UC San Diego Scientist Looks To Microbes For Forensic Clues

Biologist Rob Knight is pictured in this undated photo.
Casey A. Cass/University of Colorado
Biologist Rob Knight is pictured in this undated photo.

Anyone who's seen an episode of "CSI" knows that crime scene investigators look at a host of biological evidence, like DNA or fingerprints, when they come across an unexplained dead body.

In a new study, San Diego scientists say investigators might want to look at another powerful clue: microbes.

UC San Diego's Rob Knight, who co-led the study with Jessica Metcalf of the University of Colorado, told KPBS, "There's a very real possibility that the next generation of forensics will be based not just on human DNA — where we're all 99.99 percent the same anyway — but on our microbial DNA, where we can be 90 percent different from one another."

The study, published this week in Science, focuses on decomposer microbes. These bacteria are always present in the human body and in the environment at low levels.

Upon death, they proliferate and begin turning vertebrates into fertilizer. By studying mice and human cadavers, the researchers found that microbial communities in dead bodies develop in a very predictable way as the decomposition process unfolds.

The scientists were able to estimate when a body died, with a two to four day window of accuracy, by analyzing these decomposer microbes. They showed that microbes could also provide clues about where a body died, and whether or not it had been moved after death.

The study involved setting out human cadavers to decompose in an outdoor forensic lab at Sam Houston State University in Texas. The bodies were donated by people who wanted to aid forensic research.

When Knight visited the scene, he was impressed by the donors' generosity in signing up for these somewhat grizzly experiments.

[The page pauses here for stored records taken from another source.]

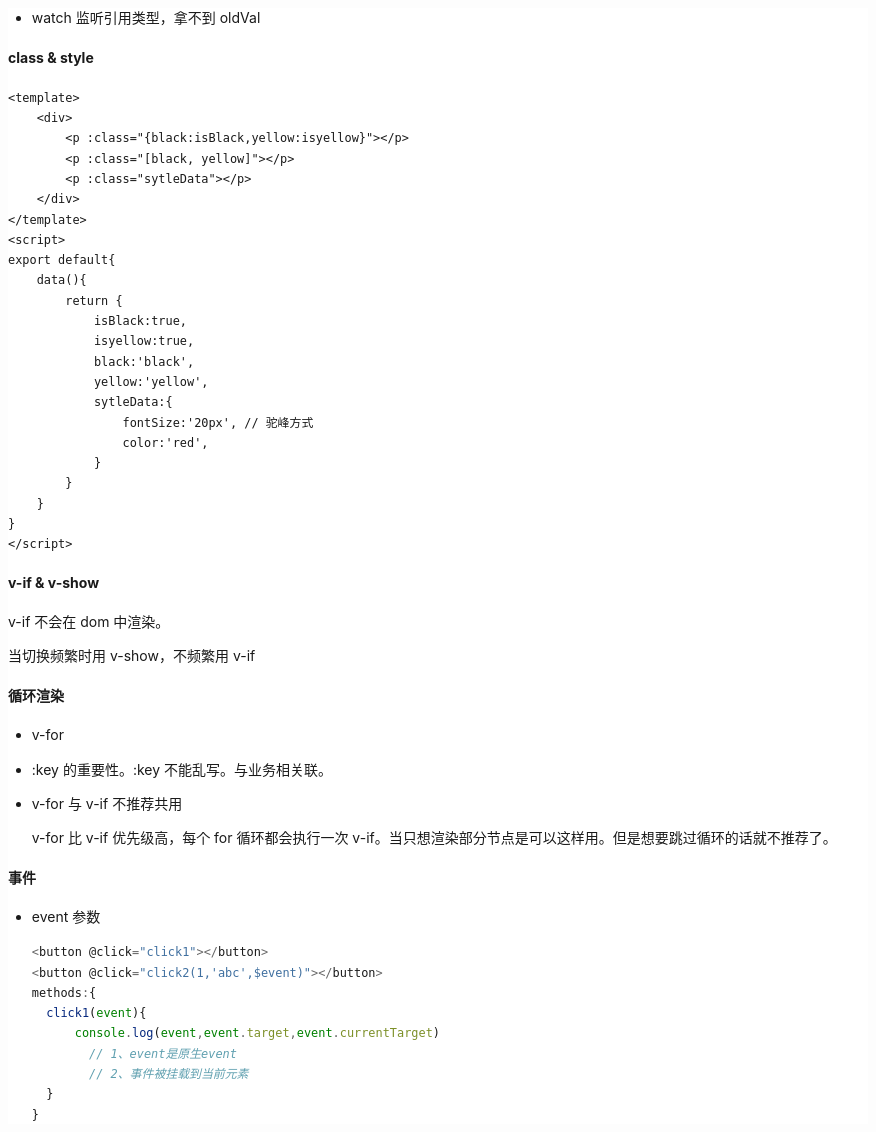 - watch 监听引用类型，拿不到 oldVal

#### class & style

```vue
<template>
	<div>
        <p :class="{black:isBlack,yellow:isyellow}"></p>
        <p :class="[black, yellow]"></p>
        <p :class="sytleData"></p>
    </div>
</template>
<script>
export default{
    data(){
        return {
            isBlack:true,
            isyellow:true,
            black:'black',
            yellow:'yellow',
            sytleData:{
				fontSize:'20px', // 驼峰方式
                color:'red',
            }
        }
    }
}
</script>
```

#### v-if & v-show

v-if 不会在 dom 中渲染。

当切换频繁时用 v-show，不频繁用 v-if

#### 循环渲染

- v-for

- :key 的重要性。:key 不能乱写。与业务相关联。

- v-for 与 v-if 不推荐共用

  v-for 比 v-if 优先级高，每个 for 循环都会执行一次 v-if。当只想渲染部分节点是可以这样用。但是想要跳过循环的话就不推荐了。

#### 事件

- event 参数

  ```js
  <button @click="click1"></button>
  <button @click="click2(1,'abc',$event)"></button>
  methods:{
  	click1(event){
  		console.log(event,event.target,event.currentTarget) 
          // 1、event是原生event
          // 2、事件被挂载到当前元素
  	}
  }
  ```
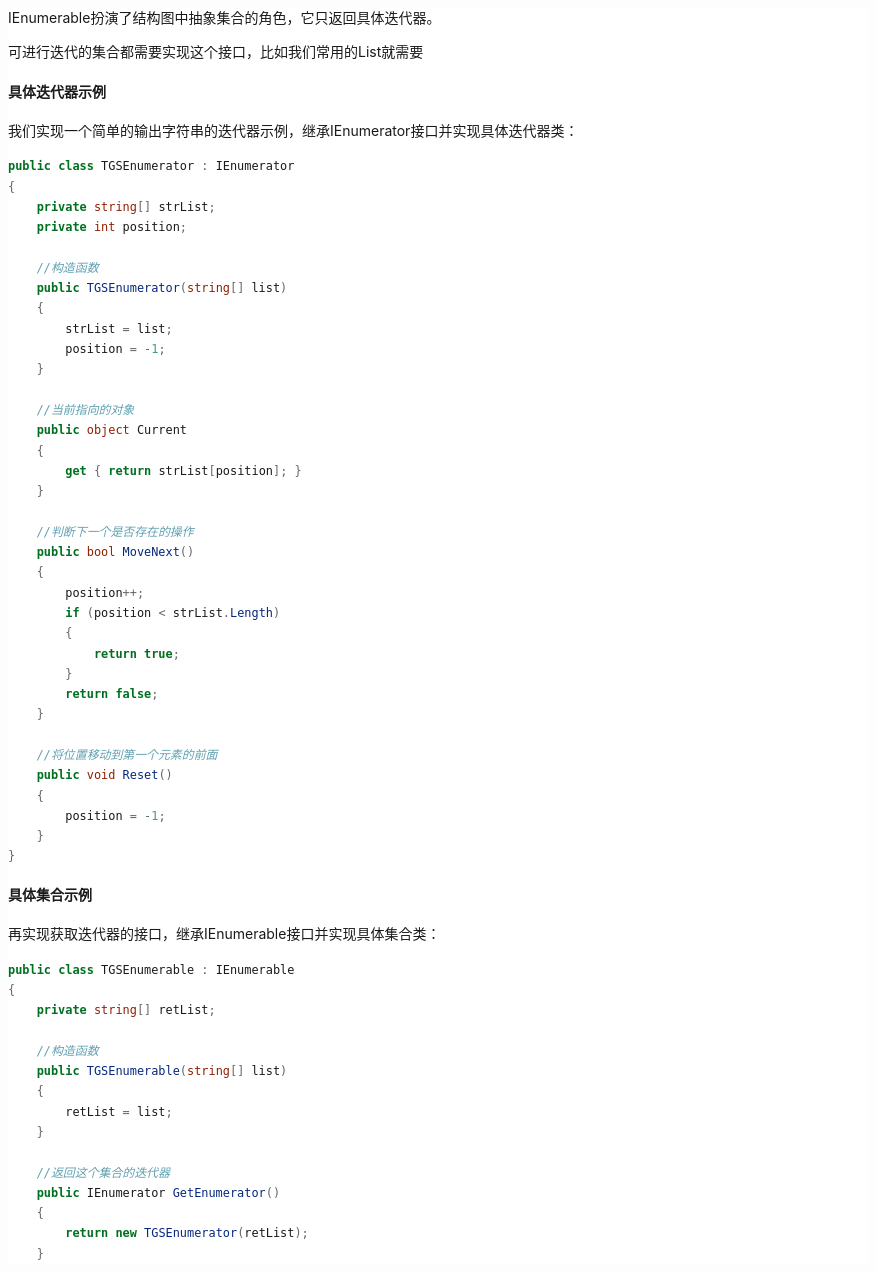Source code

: IEnumerable扮演了结构图中抽象集合的角色，它只返回具体迭代器。

可进行迭代的集合都需要实现这个接口，比如我们常用的List就需要

#### 具体迭代器示例

我们实现一个简单的输出字符串的迭代器示例，继承IEnumerator接口并实现具体迭代器类：

```csharp
public class TGSEnumerator : IEnumerator
{
    private string[] strList;
    private int position;
    
    //构造函数
    public TGSEnumerator(string[] list)
    {
        strList = list;
        position = -1;
    }
    
    //当前指向的对象
    public object Current
    {
        get { return strList[position]; }
    }
    
    //判断下一个是否存在的操作
    public bool MoveNext()
    {
        position++;
        if (position < strList.Length)
        {
            return true;
        }
        return false;
    }
   
    //将位置移动到第一个元素的前面
    public void Reset()
    {
        position = -1;
    }
}
```

#### 具体集合示例

再实现获取迭代器的接口，继承IEnumerable接口并实现具体集合类：

```csharp
public class TGSEnumerable : IEnumerable
{
    private string[] retList;
    
    //构造函数
    public TGSEnumerable(string[] list)
    {
        retList = list;
    }
    
    //返回这个集合的迭代器
    public IEnumerator GetEnumerator()
    {
        return new TGSEnumerator(retList);
    }
```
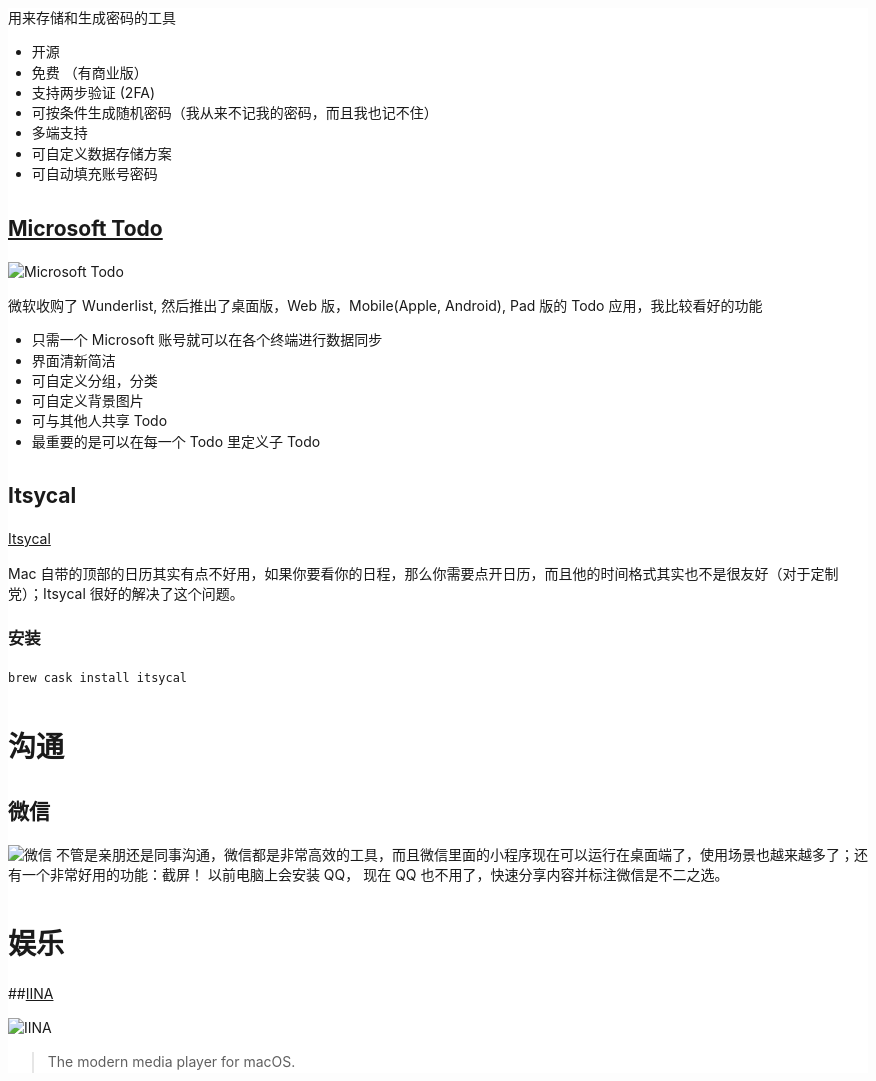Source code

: 用来存储和生成密码的工具

* 开源
* 免费 （有商业版）
* 支持两步验证 (2FA)
* 可按条件生成随机密码（我从来不记我的密码，而且我也记不住）
* 多端支持
* 可自定义数据存储方案
* 可自动填充账号密码

## [Microsoft Todo](https://todo.microsoft.com/tasks/)

![Microsoft Todo](https://to-do-cdn.microsoft.com/static-assets/c87265a87f887380a04cf21925a56539b29364b51ae53e089c3ee2b2180148c6/icons/logo.png)

微软收购了 Wunderlist, 然后推出了桌面版，Web 版，Mobile(Apple, Android), Pad 版的 Todo 应用，我比较看好的功能

* 只需一个 Microsoft 账号就可以在各个终端进行数据同步
* 界面清新简洁
* 可自定义分组，分类
* 可自定义背景图片
* 可与其他人共享 Todo
* 最重要的是可以在每一个 Todo 里定义子 Todo

## Itsycal

[Itsycal](https://www.mowglii.com/itsycal/itsycalbanner2@2x.png)

Mac 自带的顶部的日历其实有点不好用，如果你要看你的日程，那么你需要点开日历，而且他的时间格式其实也不是很友好（对于定制党）；Itsycal 很好的解决了这个问题。

### 安装

```shell
brew cask install itsycal
```

# 沟通

## 微信

![微信](https://i.loli.net/2020/04/01/IeZ5T6VYBHD8dxU.jpg)
不管是亲朋还是同事沟通，微信都是非常高效的工具，而且微信里面的小程序现在可以运行在桌面端了，使用场景也越来越多了；还有一个非常好用的功能：截屏！ 以前电脑上会安装 QQ， 现在 QQ 也不用了，快速分享内容并标注微信是不二之选。

# 娱乐

##[IINA](https://iina.io/)

![IINA](https://iina.io/images/sc-sky.png)

> The modern media player for macOS.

"Being surrounded by human bodies in different states — from having been freshly placed, all the way to being essentially skeletonized — is a really unique experience," Knight said. "The smell I would also characterize as unique in my experience."

Knight mainly focussed on the process of sequencing the microbial DNA swabbed from these corpses. He says it was a natural extension of his work with the American Gut Project, which sequences living people's microbiomes to explore how the trillions of microscopic organisms living on and inside our bodies may be influencing our health.

"The potential to take these techniques and use them to help both the living and the dead is tremendous at the moment," said Knight.

Knight predicts that forensic scientists will start sequencing microbial DNA at crime scenes in the next five to 10 years.

"It's very plausible that you could develop a unit that you could take out to a crime scene, and do the analysis right then," he said.